Sheshanarayana Rahul, You Fengqi
College of Engineering, Cornell University, Ithaca, NY, 14853, USA.
Robert Frederick Smith School of Chemical and Biomolecular Engineering, Cornell University, Ithaca, NY, 14853, USA.
Adv Sci (Weinh). 2025 Jun;12(22):e2503271. doi: 10.1002/advs.202503271. Epub 2025 Apr 9.

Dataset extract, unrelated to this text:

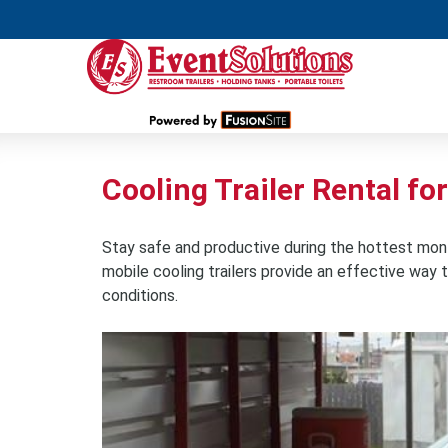
Cooling Trailer Rental fo
Stay safe and productive during the hottest months
mobile cooling trailers provide an effective wa
conditions.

Knowledge distillation (KD) is a powerful model compression technique that transfers knowledge from complex teacher models to compact student models, reducing computational costs while preserving predictive accuracy. This study investigated KD's efficacy in molecular property prediction across domain-specific and cross-domain tasks, leveraging state-of-the-art graph neural networks (SchNet, DimeNet++, and TensorNet). In the domain-specific setting, KD improved regression performance across diverse quantum mechanical properties in the QM9 dataset, with DimeNet++ student models achieving up to an 90% improvement in compared to non-KD baselines. Notably, in certain cases, smaller student models achieved comparable or even superior improvements while being 2× smaller, highlighting KD's ability to enhance efficiency without sacrificing predictive performance. Cross-domain evaluations further demonstrated KD's adaptability, where embeddings from QM9-trained teacher models enhanced predictions for ESOL (logS) and FreeSolv (ΔG), with SchNet exhibiting the highest gains of ≈65% in logS predictions. Embedding analysis revealed substantial student-teacher alignment gains, with the relative shift in cosine similarity distribution peaks reaching up to 1.0 across student models. These findings highlighted KD as a robust strategy for enhancing molecular representation learning, with implications for cheminformatics, materials science, and drug discovery.
知识蒸馏(KD)是一种强大的模型压缩技术,它将知识从复杂的教师模型转移到紧凑的学生模型,在保持预测准确性的同时降低计算成本。本研究利用先进的图神经网络(SchNet、DimeNet++和TensorNet),研究了KD在特定领域和跨领域任务的分子性质预测中的有效性。在特定领域设置中,KD提高了QM9数据集中各种量子力学性质的回归性能,与非KD基线相比,DimeNet++学生模型在[具体指标]上实现了高达90%的提升。值得注意的是,在某些情况下,较小的学生模型在小2倍的情况下实现了相当甚至更好的[具体指标]提升,突出了KD在不牺牲预测性能的情况下提高效率的能力。跨领域评估进一步证明了KD的适应性,其中来自QM9训练的教师模型的嵌入增强了对ESOL(logS)和FreeSolv(ΔG)的预测,SchNet在logS预测中表现出最高约65%的提升。嵌入分析揭示了学生-教师对齐的显著提升,学生模型的余弦相似度分布峰值的相对偏移高达1.0。这些发现突出了KD作为增强分子表示学习的稳健策略,对化学信息学、材料科学和药物发现具有重要意义。